Friday, June 10, 2005

Momentary Butterfly

For about an hour or two last night, I felt the happiest I've been in a long time. I'm happy. Truly happy.

"You won't have to worry about anything. All you'll need to do is relax."

I love my boyfriend.

An indulgent long weekend in the tropics. Where work, family and all the horrors of late will not reach me. I can't wait.

More importantly I went to the doctor's last night. Everything is fine. I was so scared of complications. He was right. The last few weeks will all soon be a bad dream. Bad memories. No more.

We are made up of the sum of our experiences. If this is what it took to get here, then I accept. I told mum in one of our fights that I will never regret going out with my boyfriend, and making the decisions I made. I still stand by that. No matter the pain, right now it feels like it's all been worth it.
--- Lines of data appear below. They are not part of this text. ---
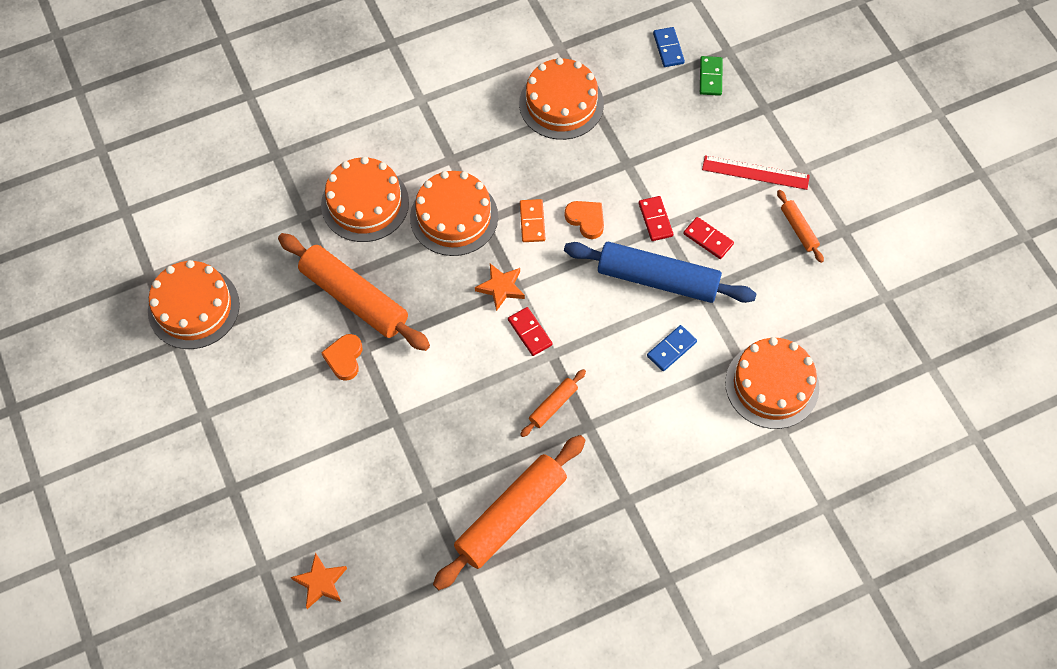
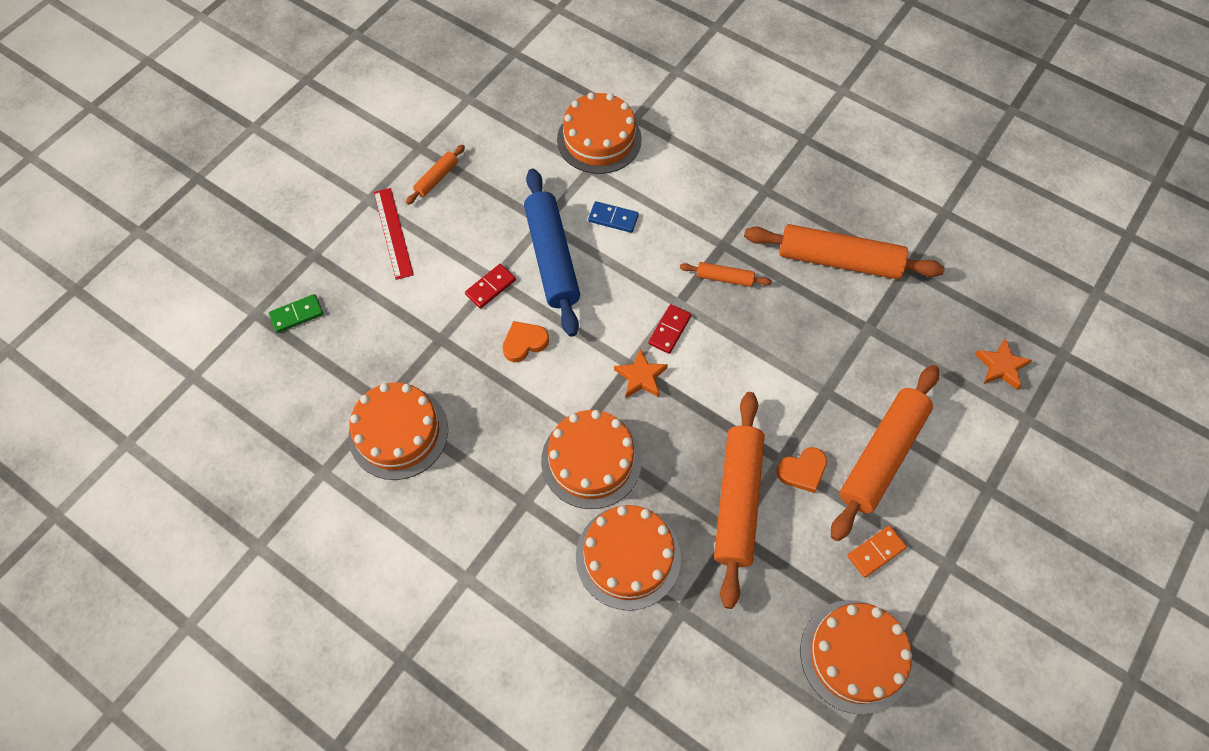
camera: 120 degrees left, 0 degrees up
(315, 426) = (881, 455): none -> orange rolling pin
(532, 222) = (554, 387): orange domino -> orange domino (876, 552)
(586, 220) = (524, 343): orange heart -> orange heart turned 45 degrees clockwise
(668, 48) = (276, 368): blue domino -> none
(708, 239) = (487, 238): red domino -> none

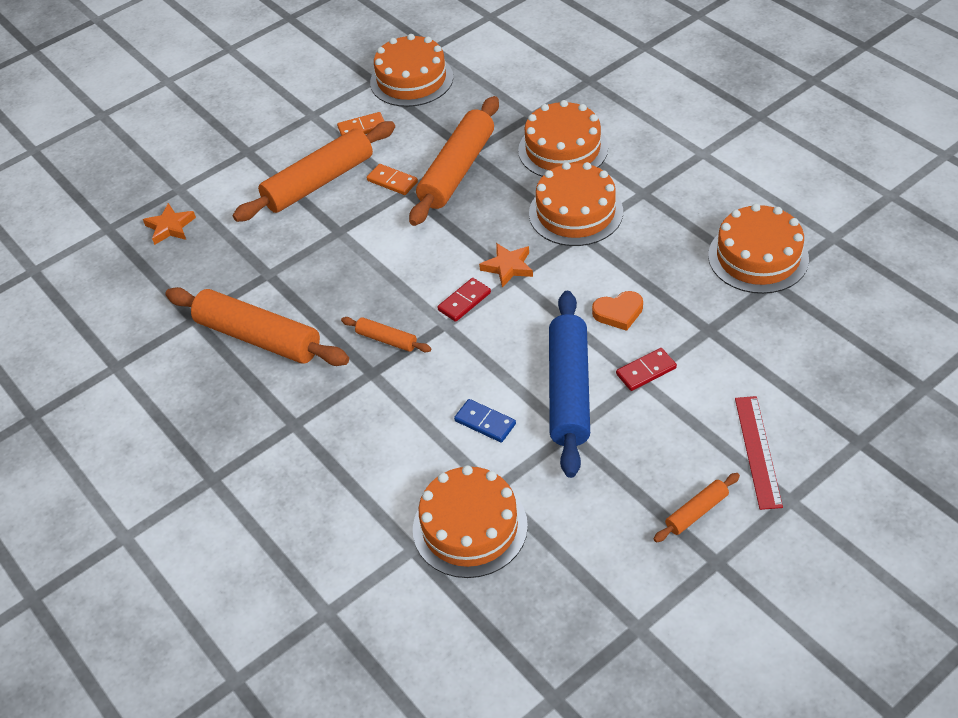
camera: 160 degrees left, 15 degrees down
(297, 314) = (873, 378): green domino -> none
(802, 471) = (392, 181): orange heart -> orange domino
I feel so lucky to have a man who loves me so much. It feels wonderful to have my love reciprocated. Especially when often I am reminded that his love for me far exceeds mine for him. Suddenly it feels like I can breath. And I know in my heart of hearts the most important thing is that I cherish these moments for as long as they last. They come few and far in between. And so often not enough.

Today's forecast:

After every earthquake, there's always an aftershock. These never measure as much on the Richter Scale yet they produce further tension. They shake everything up just as it is starting to settle. They provide a vivid reminder of recent stress. They cause people to wonder if it is all happening over again. What they actually do is complete the process. If something has been loosened but not fully shifted, the secondary wave takes care of it. Don't fear this weekend's eruption.

Great........... you know, sometimes I wonder why I bother reading my horoscope. All it seems to do is tell me bad news. You mean like, there's more to come? Happiness really does come few and far between eh?